*What is required*. Retype exactly the span of lines below from the one with "958 111 5.00" through the one with "193 153 12.88". Do not include pictures.

═══ Input data

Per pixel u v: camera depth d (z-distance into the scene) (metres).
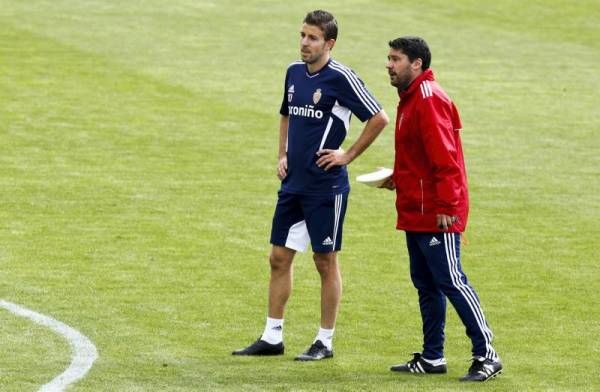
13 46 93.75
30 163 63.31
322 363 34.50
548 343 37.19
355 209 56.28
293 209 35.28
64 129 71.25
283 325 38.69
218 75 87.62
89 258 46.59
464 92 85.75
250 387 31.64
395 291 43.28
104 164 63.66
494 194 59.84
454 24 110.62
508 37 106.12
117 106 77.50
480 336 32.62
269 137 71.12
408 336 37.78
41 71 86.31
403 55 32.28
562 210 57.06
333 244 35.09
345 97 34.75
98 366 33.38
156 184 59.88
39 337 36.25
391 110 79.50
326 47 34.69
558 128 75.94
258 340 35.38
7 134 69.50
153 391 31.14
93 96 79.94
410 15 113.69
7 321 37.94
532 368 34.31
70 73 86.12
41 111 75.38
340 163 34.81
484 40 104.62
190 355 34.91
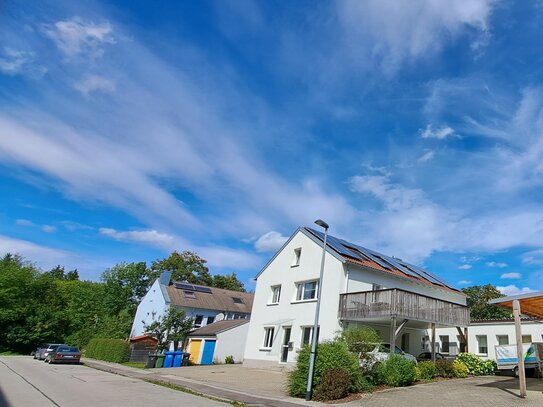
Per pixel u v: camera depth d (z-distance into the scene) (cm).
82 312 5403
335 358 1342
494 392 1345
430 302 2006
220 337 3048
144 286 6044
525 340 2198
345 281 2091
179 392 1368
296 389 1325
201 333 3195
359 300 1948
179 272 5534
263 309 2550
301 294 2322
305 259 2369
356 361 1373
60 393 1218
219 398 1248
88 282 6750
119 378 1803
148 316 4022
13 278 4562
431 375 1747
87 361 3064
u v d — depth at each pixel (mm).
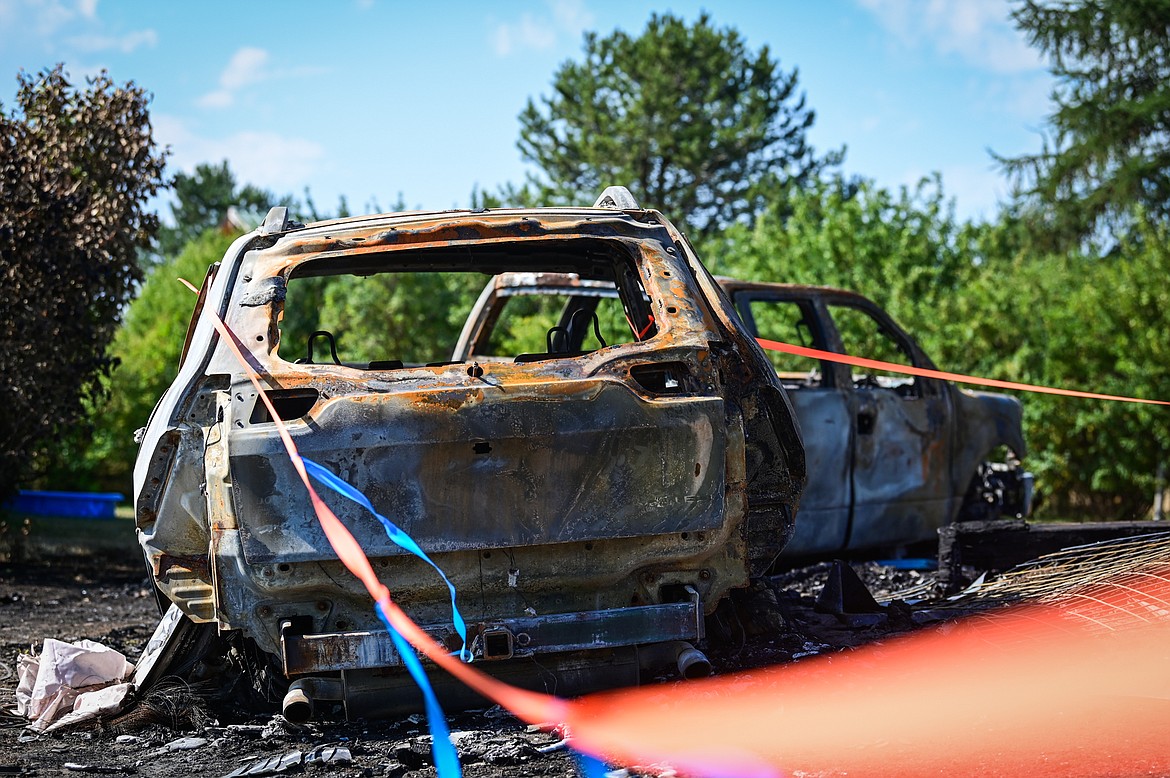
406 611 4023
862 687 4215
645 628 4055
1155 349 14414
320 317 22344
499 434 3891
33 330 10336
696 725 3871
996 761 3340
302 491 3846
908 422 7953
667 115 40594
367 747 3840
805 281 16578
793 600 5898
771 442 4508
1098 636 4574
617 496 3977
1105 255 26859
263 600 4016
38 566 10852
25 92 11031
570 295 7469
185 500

══════
═══ Input data

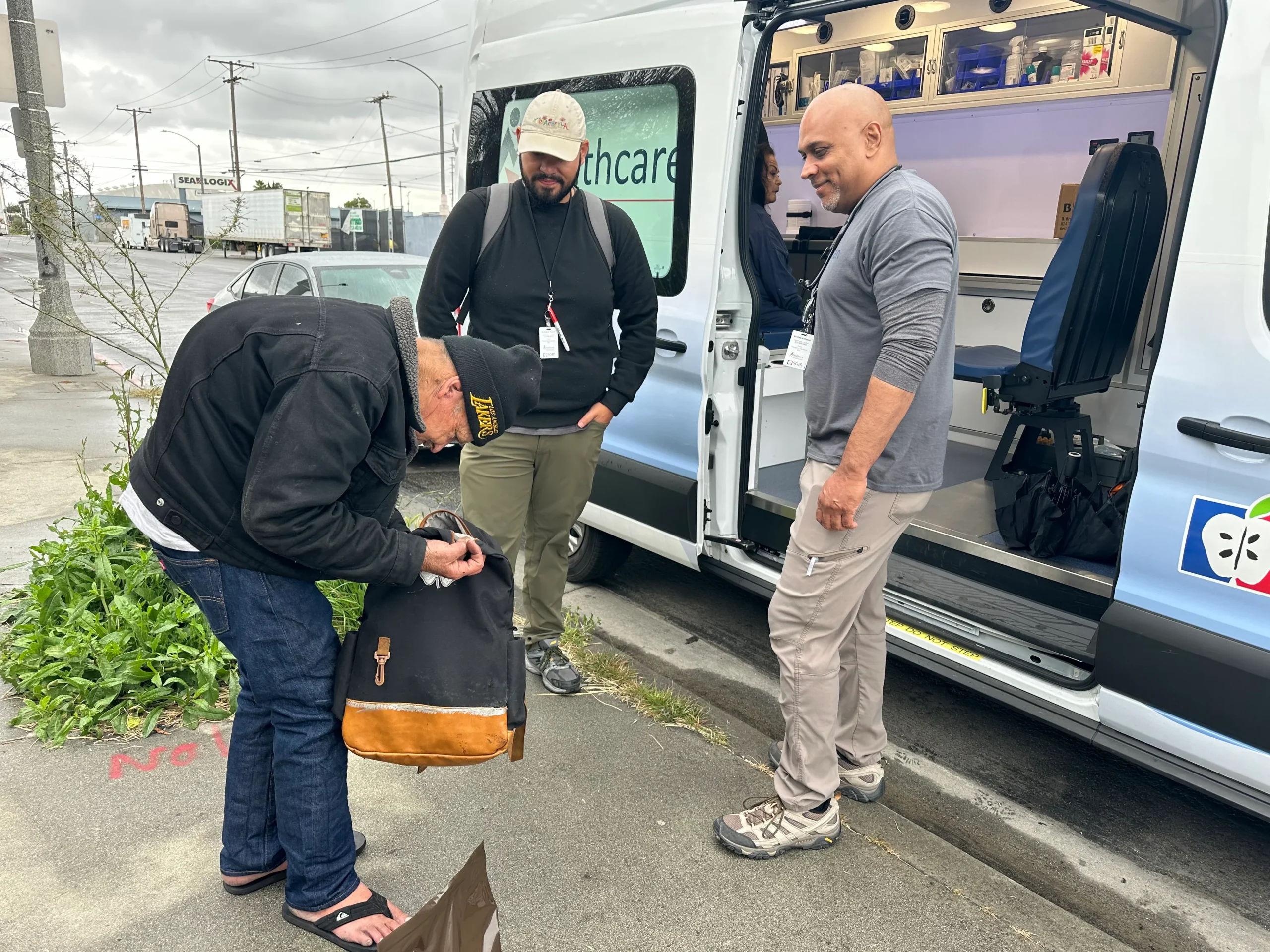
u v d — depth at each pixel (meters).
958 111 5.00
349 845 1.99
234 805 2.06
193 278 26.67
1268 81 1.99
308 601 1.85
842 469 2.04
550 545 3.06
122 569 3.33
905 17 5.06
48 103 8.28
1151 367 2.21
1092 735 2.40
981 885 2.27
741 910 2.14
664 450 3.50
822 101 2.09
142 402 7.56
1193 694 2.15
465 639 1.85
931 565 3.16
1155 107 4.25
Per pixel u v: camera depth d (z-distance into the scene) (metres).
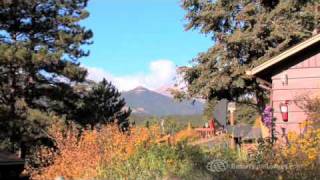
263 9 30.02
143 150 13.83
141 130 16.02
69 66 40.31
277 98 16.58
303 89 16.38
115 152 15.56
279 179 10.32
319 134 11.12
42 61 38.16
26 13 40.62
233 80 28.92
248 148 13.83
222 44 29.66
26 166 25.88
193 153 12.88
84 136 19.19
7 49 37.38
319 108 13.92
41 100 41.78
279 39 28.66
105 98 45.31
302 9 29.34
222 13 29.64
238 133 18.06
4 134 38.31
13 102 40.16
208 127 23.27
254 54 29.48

══════
═══ Input data

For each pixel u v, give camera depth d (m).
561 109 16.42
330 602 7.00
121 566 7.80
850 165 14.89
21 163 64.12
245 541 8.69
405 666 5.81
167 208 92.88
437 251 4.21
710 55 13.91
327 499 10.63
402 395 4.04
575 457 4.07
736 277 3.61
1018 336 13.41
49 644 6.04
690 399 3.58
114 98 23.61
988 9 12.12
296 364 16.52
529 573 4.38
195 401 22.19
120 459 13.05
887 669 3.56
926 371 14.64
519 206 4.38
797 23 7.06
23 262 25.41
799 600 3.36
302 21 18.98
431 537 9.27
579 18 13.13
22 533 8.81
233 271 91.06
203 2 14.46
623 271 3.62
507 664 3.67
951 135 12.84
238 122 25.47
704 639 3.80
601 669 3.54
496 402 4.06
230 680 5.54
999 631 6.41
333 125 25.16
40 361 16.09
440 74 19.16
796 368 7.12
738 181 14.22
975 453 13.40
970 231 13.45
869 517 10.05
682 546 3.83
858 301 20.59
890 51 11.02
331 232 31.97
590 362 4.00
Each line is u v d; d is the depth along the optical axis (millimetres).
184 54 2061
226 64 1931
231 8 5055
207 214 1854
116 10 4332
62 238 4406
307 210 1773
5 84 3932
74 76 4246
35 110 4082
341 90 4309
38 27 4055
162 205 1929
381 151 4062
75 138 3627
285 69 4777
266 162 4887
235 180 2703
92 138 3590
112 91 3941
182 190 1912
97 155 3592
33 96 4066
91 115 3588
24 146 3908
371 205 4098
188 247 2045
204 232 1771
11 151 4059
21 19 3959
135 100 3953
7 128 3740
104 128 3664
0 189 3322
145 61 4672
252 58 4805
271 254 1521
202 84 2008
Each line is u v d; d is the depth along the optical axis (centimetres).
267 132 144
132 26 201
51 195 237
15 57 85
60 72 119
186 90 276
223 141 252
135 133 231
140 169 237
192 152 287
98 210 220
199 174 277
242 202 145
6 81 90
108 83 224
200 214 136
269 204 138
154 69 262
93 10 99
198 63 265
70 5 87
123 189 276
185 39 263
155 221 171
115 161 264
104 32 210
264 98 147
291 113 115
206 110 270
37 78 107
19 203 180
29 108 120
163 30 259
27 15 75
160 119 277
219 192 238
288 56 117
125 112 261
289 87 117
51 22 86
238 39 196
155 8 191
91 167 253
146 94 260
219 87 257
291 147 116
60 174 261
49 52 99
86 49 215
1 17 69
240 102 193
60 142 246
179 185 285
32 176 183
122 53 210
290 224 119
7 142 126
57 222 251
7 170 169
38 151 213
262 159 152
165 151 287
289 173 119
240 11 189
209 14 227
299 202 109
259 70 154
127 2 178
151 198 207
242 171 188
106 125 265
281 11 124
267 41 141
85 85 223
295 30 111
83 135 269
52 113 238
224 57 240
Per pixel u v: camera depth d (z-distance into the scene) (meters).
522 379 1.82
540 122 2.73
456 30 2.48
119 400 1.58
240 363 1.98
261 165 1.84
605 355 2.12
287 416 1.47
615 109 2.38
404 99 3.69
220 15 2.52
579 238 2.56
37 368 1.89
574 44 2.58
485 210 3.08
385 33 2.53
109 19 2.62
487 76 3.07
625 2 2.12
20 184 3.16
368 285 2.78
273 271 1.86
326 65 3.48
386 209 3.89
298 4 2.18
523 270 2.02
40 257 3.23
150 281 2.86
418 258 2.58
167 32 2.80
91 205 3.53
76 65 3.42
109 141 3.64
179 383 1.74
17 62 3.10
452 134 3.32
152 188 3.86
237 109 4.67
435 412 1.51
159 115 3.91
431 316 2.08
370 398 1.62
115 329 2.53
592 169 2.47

══════

*Answer to this task*.
958 111 5.00
349 845 1.99
234 805 2.06
193 278 26.67
1268 81 1.99
308 601 1.85
842 469 2.04
550 545 3.06
122 569 3.33
905 17 5.06
48 103 8.28
1151 367 2.21
1092 735 2.40
981 885 2.27
741 910 2.14
664 450 3.50
822 101 2.09
142 402 7.56
1193 694 2.15
465 639 1.85
931 565 3.16
1155 107 4.25
Per pixel u v: camera depth d (z-distance into the scene) (metres).
263 9 30.02
143 150 13.83
141 130 16.02
69 66 40.31
277 98 16.58
303 89 16.38
115 152 15.56
279 179 10.32
319 134 11.12
42 61 38.16
26 13 40.62
233 80 28.92
248 148 13.83
222 44 29.66
26 166 25.88
193 153 12.88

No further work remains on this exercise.